38–9. souls … cannot be! the primary sense is of a hierarchy of human souls, some of whom resemble butterflies and are therefore doomed to ‘extinction’, others of whom have a more earnest nature and higher expectations; Galuppi’s music seems to urge this upon the speaker (when presumably it is his own thought), while simultaneously mocking it and him. Ironically, in view of the contrast being drawn here, the butterfly is a traditional emblem of the soul; cp. the lines which B. added to one of Jules’s speeches in Pippa ii 216^217 (p. 137). There may also be an allusion to the larger hierarchy of creation, beginning with inorganic nature and rising through organic and animal life to man, which Paracelsus expounds in his deathbed speech (see v 668–706n., I 298–9) and which Cleon also articulates (see l. 202n., p. 578).

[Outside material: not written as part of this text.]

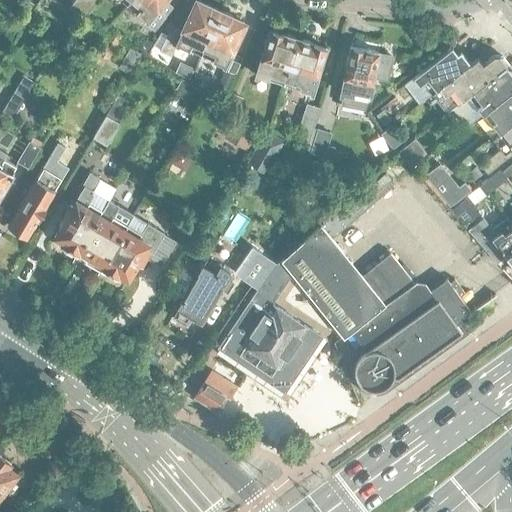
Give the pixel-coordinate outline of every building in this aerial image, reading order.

39. extinction: individual death; B. may, however, also have had in mind the sense of the extinction of whole species, esp. given the mention of ‘geology’ in l. 37. Charles Lyell’s Principles of Geology (1830–3) and Robert Chambers’s Vestiges of Creation (1844) had both drawn attention to the fossil record of extinct species. Cp. Saul 110n. (III 505).

40. its people] her people (1868–88). bloom] blow (H proof ).

41. mirth and folly: both terms are used frequently in the Bible; see e.g. Proverbs xiv 13: ‘Even in laughter the heart is sorrowful; and the end of that mirth is heaviness’ and xv 21: ‘Folly is joy to him that is destitute of wisdom: but a man of understanding walketh uprightly.’

43–5. The last stanza is the only one in the poem which remained unchanged from the proof stage to the final state of the text in 1888.

43. I want the heart to scold: either ‘I want (lack) the heart to criticise you (Galuppi) for your cynicism’, or ‘I lack the heart to criticise the doomed Venetians for their misguided lifestyle’.

44–5. all the gold … bosoms: yellow hair, esp. when it is let down, has strong erotic connotations in B.: cp., among others, the description of Palma in Sordello i 948–51 (I 456), Porphyria 18–20 (p. 72), and Love Among the Ruins 55 (p. 537).